Your first guess here would probably be that there is a keys-in
function
similar to how we have the get-in
, assoc-in
and update-in
functions which
work with nested maps. Unfortunately these is no builtin function like that.
However, we can build one ourselves. First, we will create a sample nested map that we can work with.
user=> (def m {:a 1 :b 2 :c 3 :d {:e 4 :f {:g {:h 5}}}})
#'user/m
Given the above example nested map we want to create a function which will return all key sequence paths. For the above example map the key sequences that we have are.
([:a] [:b] [:c] [:d] [:d :e] [:d :f] [:d :f :g] [:d :f :g :h])
This task can be solved in a number of ways.

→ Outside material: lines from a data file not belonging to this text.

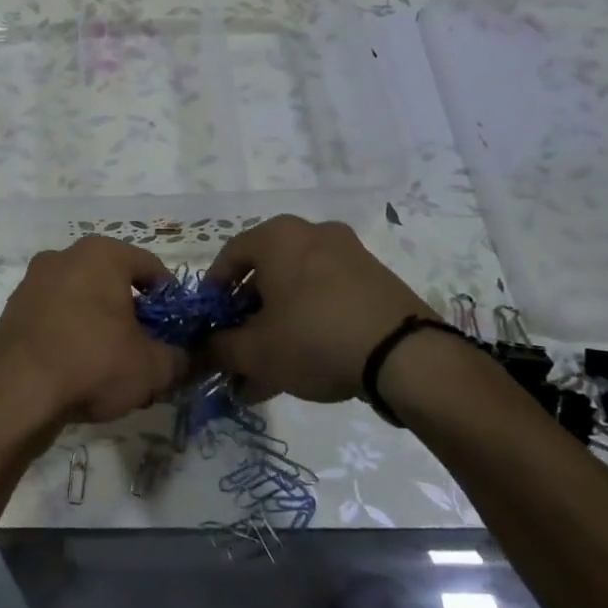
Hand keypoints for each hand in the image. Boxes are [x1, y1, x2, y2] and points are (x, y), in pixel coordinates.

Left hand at [0, 236, 186, 431]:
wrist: (14, 395)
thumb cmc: (92, 363)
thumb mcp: (152, 367)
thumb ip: (182, 358)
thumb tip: (194, 358)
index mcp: (102, 253)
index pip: (152, 268)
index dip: (171, 302)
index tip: (176, 334)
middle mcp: (64, 256)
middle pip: (115, 284)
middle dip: (134, 316)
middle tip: (146, 353)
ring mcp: (33, 281)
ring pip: (84, 301)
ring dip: (102, 327)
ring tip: (112, 370)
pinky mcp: (13, 310)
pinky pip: (57, 317)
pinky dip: (72, 336)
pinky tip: (78, 372)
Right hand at [203, 216, 435, 403]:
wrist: (405, 355)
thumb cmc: (314, 337)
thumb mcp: (255, 350)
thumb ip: (219, 347)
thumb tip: (203, 348)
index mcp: (277, 236)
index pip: (230, 256)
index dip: (213, 292)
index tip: (209, 323)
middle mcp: (312, 233)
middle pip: (265, 276)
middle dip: (247, 319)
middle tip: (238, 352)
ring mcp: (349, 255)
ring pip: (297, 292)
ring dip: (277, 328)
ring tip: (266, 374)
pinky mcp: (376, 281)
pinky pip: (327, 299)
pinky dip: (309, 326)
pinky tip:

Possible solutions can be achieved using DFS or BFS traversal, another solution would be to use a zipper.
In this post we will see how to create a function, which returns all key sequence paths using depth-first search traversal.
In order to do that we will use the builtin tree-seq function, which returns a lazy sequence of the nodes in a tree via a depth-first search traversal.
user=> (doc tree-seq)
-------------------------
clojure.core/tree-seq
([branch? children root])
Returns a lazy sequence of the nodes in a tree, via a depth-first walk.
branch? must be a fn of one arg that returns true if passed a node
that can have children (but may not). children must be a fn of one
arg that returns a sequence of the children. Will only be called on
nodes for which branch? returns true. Root is the root node of the
tree.
nil
Now, let us create our own implementation of the keys-in
function.
(defn keys-in
"Returns a sequence of all key paths in a given map using DFS walk."
[m]
(letfn [(children [node]
(let [v (get-in m node)]
(if (map? v)
(map (fn [x] (conj node x)) (keys v))
[])))
(branch? [node] (-> (children node) seq boolean))]
(->> (keys m)
(map vector)
(mapcat #(tree-seq branch? children %)))))
The keys-in
function works in the following way. We have defined
two functions in a letfn
binding form.
The children
function gets the value of the key we are currently
exploring and if it is a map it returns a sequence of the inner map’s
keys by prepending the path of currently explored node.
This gives us the full path to the keys of the nested map.
The branch?
function simply uses children
to return either true
or
false
depending on whether the node has any children or not.
Finally we get all top-level keys of the map, then transform each key to a
vector, so that we represent them using their full path and we apply each
path to the tree-seq
function. The results of traversing each
top-level key are concatenated and returned.
And this is what we get when we use our keys-in
function with the nested map
we have created previously.
user=> (keys-in m)
([:a] [:b] [:c] [:d] [:d :e] [:d :f] [:d :f :g] [:d :f :g :h])
We can see that the result contains not just top-level key sequence paths, but also it includes the paths of any nested maps as well.